Last time, I shared my own techniques on how I remember things easily and how I memorize stuff quickly. But did you know that there is actually a list that will help you on this matter. It’s called the mnemonics. My Psychology professor taught us that. I’m glad I still remember and I’m glad that I still have the book that served as her reference, which is Psychology by Saundra K. Ciccarelli and J. Noland White. It’s the book above. So basically, the mnemonics that will be discussed here came from this. I find it really helpful so I’m sure this will also save your life.
Everyone needs a little memory help now and then. Even memory experts use strategies to help them perform their unusual feats of remembering. These strategies may be unique to that individual, but there are many memory tricks that are quite simple and available for anyone to learn and use. A memory trick or strategy to help people remember is called a mnemonic from the Greek word for memory. Here are the popular mnemonics, some of which may sound familiar.

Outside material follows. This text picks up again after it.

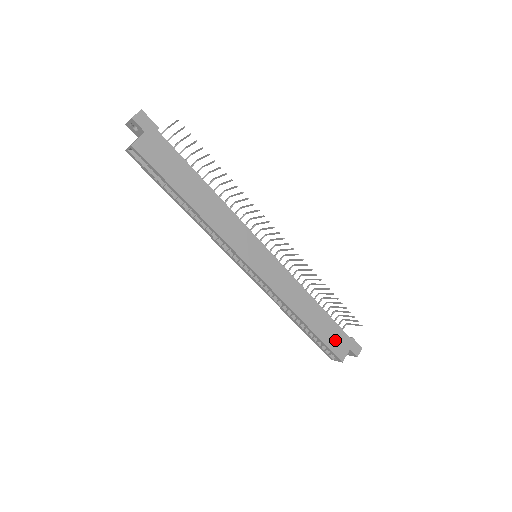
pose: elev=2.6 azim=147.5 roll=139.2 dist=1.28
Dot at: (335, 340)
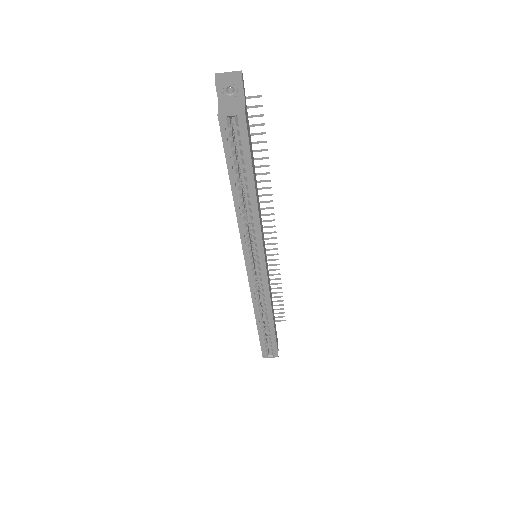
Dot at: (276, 337)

– Ciccarelli & White (2012)
Link all the items you have to remember into a story. If you’re trying to remember a list of the planets in the solar system, you can do it like this. Mercury was the messenger of God, who carries lots of love notes notes to Venus, the beautiful Goddess who sprung from the Earth’s sea. She was married to Mars, her brother, which didn’t please her father Jupiter or his father, Saturn, and his uncle Uranus complained to the sea God, Neptune. That sounds like a lot, but once linked in this way, the names of the planets are easy to recall in proper order.
The Peg-word Method
In this method, it is necessary to first memorize a series of peg words, which are numbered words that can be used as keys for remembering items, and make them into an image. A typical series of peg word is in the photo above. So if the items to be remembered are cheese, milk, eggs, bread and sugar, the series of images might be a bun with a big wedge of cheese in it, a shoe with milk pouring out of it, a tree with eggs hanging from it, a door made of a slice of bread and a hive with little bags of sugar flying around it instead of bees. The images are bizarre and that actually cement the memory.
The Method of Loci
This method, often credited to the ancient Romans and sometimes called the Roman Room Method, was actually invented by the Greeks and used when memorizing speech. In this method, a person pictures a very familiar room or series of rooms in a house or other building. Each point of the speech is then made into an image and placed mentally in the room at certain locations. For example, if the first point was about military spending, the image might be a soldier standing in the doorway of the house throwing money out into the street. Each point would have its place and all the person would need to do to retrieve the memories would be to take a mental walk around the house.
Verbal or Rhythmic Organization
How do you spell relief? When spelling a word with an ie or ei in it, you resort to the old rhyme “I before E except after C, or when sounded as A like neighbor.” You have made use of a verbal or rhythmic organization mnemonic. “Thirty days hath September, April, June and November…” is another example of this technique. Setting information into a rhyme aids memory because it uses verbal cues, rhyming words and the rhythm of the poem itself to aid retrieval. Sometimes, this method is accomplished through making a sentence by using the first letter of each word to be remembered and making them into words or sentence. The colors of the rainbow are ROY G. BIV. There are countless examples of this technique.
Some people have had success with making up little songs, using familiar tunes, to remember specific information. The alphabet song is the best example of this. I mentioned this one as one of my techniques last time, right?